Episode No. 69 of The Modern Art Notes Podcast features curators Karen Butler and Katherine Siegwarth.
Butler’s exhibition “Georges Braque and the Cubist Still Life, 1928-1945” is at the Kemper through April 21. Phillips Collection curator Renée Maurer co-organized the show. Its handsome catalogue was published by Prestel.
The exhibition offers the first detailed look at Braque’s still-life painting in the years leading up to and through World War II, a period during which questions of painting and daily life were inextricably wrapped up in politics and resistance. The Kemper exhibition is the first Braque show of any kind in the United States in 16 years.
Prior to joining the Kemper, Butler was the Andrew W. Mellon Postdoctoral Fellow in Matisse Studies at the Barnes Foundation. Along with Yve-Alain Bois and Claudine Grammont, she is the co-author of the forthcoming catalogue of the 59 Matisses in the Barnes’ collection.

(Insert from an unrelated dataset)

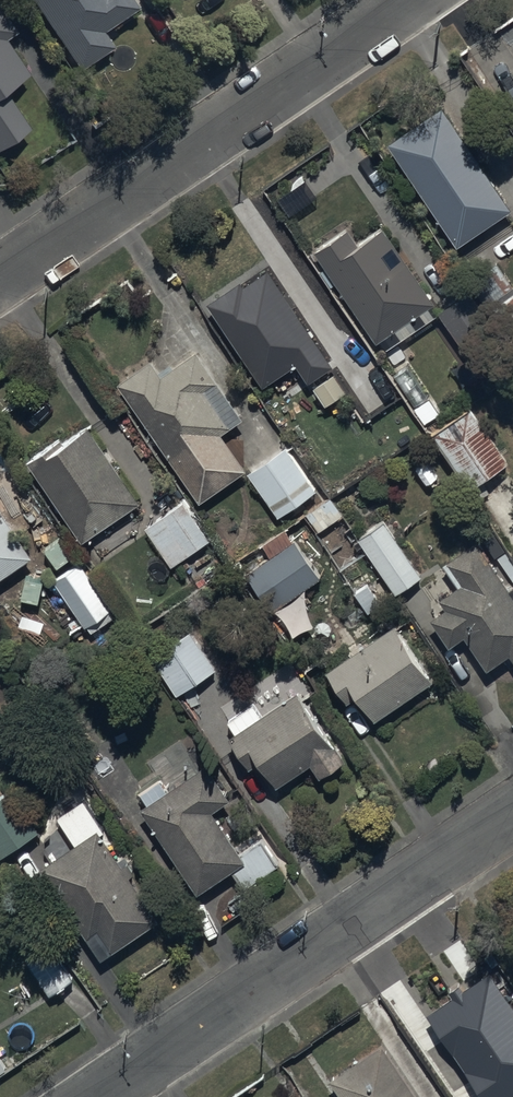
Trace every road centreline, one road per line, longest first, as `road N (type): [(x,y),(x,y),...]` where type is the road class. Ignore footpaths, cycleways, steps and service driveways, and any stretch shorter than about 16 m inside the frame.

On the second segment, Katherine Siegwarth discusses her exhibition “Big Pictures,” an exhibition that spotlights the long-standing importance of size to photographers. Siegwarth is the Carter’s Luce Curatorial Fellow for Photographs. The show goes back to the 1860s to demonstrate that size in photography pre-dates the ‘Big Germans’ and that photographers have almost always wanted to make their prints bigger. “Big Pictures” opens on March 5 and runs through April 21.
Air date: Feb. 28. 2013.

Georges Braque, Still Life with Fruit Dish, Bottle and Mandolin, 1930. Collection of Kunstsammlung Nordrheim-Westfalen, Dusseldorf.